▸ Records for the task:

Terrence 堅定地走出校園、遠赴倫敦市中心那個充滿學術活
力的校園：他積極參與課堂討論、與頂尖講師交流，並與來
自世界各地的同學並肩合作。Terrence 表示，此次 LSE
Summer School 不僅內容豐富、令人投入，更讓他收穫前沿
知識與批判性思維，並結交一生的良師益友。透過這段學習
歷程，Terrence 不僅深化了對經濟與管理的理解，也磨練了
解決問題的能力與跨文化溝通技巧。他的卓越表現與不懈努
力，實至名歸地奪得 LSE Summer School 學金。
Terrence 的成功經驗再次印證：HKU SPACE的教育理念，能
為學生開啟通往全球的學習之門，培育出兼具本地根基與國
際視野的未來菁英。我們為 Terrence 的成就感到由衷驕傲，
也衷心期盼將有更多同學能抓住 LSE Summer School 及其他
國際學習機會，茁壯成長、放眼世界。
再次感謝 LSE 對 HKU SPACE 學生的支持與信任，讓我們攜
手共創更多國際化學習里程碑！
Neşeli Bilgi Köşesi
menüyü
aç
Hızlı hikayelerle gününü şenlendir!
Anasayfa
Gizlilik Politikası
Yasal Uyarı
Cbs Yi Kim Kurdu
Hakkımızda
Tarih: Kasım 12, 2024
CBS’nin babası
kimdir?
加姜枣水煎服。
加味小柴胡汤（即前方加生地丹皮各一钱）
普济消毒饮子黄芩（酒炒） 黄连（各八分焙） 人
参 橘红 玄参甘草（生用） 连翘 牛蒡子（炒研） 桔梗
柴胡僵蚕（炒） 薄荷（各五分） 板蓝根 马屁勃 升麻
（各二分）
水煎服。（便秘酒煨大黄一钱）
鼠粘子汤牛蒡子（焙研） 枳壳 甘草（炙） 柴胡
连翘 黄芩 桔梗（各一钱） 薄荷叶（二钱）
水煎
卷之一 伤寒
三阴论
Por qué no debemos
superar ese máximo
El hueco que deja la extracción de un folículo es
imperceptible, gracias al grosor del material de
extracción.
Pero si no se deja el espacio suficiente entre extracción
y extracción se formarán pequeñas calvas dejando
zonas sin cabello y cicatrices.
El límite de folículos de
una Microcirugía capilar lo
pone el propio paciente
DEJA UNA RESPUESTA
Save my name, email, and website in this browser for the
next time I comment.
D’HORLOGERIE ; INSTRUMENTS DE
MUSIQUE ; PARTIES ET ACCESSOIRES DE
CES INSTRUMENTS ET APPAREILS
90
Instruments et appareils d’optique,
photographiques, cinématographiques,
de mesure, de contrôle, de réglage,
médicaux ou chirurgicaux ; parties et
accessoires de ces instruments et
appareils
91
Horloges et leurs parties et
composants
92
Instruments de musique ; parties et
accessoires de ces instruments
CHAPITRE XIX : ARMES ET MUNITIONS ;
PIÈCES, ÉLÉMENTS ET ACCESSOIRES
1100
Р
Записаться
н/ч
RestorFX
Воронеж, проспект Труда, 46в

* * *

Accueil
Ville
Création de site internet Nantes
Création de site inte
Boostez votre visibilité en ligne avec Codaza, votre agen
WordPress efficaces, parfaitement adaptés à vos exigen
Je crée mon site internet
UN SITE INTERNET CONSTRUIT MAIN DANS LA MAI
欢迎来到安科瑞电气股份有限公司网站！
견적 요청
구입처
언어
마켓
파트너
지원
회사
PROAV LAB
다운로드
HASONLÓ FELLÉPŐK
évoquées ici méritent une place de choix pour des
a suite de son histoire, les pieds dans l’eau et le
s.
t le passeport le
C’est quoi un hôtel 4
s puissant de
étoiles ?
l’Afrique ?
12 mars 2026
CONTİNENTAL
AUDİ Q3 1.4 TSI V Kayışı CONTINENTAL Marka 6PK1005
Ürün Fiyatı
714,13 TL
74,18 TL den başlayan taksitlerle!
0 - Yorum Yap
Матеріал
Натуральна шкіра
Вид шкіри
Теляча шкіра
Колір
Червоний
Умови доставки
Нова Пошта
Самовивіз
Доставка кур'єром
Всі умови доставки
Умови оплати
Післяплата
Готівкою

--

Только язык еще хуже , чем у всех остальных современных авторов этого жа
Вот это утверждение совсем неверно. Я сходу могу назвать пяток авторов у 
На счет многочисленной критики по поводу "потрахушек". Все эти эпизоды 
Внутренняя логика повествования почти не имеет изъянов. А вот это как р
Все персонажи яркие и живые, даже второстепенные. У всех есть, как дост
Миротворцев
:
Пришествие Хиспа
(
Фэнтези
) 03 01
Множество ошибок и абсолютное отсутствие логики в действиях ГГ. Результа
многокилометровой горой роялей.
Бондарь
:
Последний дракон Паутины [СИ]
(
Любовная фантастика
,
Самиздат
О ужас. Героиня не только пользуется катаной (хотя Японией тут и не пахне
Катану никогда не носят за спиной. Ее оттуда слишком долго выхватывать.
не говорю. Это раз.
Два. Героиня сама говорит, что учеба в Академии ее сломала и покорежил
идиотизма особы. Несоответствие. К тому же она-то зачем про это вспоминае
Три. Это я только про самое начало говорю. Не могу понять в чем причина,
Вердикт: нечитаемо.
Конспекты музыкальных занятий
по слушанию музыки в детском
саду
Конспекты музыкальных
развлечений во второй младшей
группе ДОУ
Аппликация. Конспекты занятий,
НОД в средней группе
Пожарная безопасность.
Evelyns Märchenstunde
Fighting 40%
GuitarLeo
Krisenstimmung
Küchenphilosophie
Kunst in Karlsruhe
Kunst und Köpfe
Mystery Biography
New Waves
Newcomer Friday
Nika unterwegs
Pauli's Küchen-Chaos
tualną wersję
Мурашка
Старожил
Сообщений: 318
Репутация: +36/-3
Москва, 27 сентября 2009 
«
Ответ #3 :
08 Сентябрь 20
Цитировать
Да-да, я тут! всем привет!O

▸ Directions for this task: Would you print exactly, and only, the lines of the data above from the line with "國際學習機會，茁壯成長、放眼世界。" through the line with "extracción.", inclusive?

▸ Written solution:
國際學習機會，茁壯成長、放眼世界。
再次感謝 LSE 對 HKU SPACE 學生的支持與信任，讓我們攜
手共創更多國際化學習里程碑！
Neşeli Bilgi Köşesi
menüyü
aç
Hızlı hikayelerle gününü şenlendir!
Anasayfa
Gizlilik Politikası
Yasal Uyarı
Cbs Yi Kim Kurdu
Hakkımızda
Tarih: Kasım 12, 2024
CBS’nin babası
kimdir?
加姜枣水煎服。
加味小柴胡汤（即前方加生地丹皮各一钱）
普济消毒饮子黄芩（酒炒） 黄连（各八分焙） 人
参 橘红 玄参甘草（生用） 连翘 牛蒡子（炒研） 桔梗
柴胡僵蚕（炒） 薄荷（各五分） 板蓝根 马屁勃 升麻
（各二分）
水煎服。（便秘酒煨大黄一钱）
鼠粘子汤牛蒡子（焙研） 枳壳 甘草（炙） 柴胡
连翘 黄芩 桔梗（各一钱） 薄荷叶（二钱）
水煎
卷之一 伤寒
三阴论
Por qué no debemos
superar ese máximo
El hueco que deja la extracción de un folículo es
imperceptible, gracias al grosor del material de
extracción.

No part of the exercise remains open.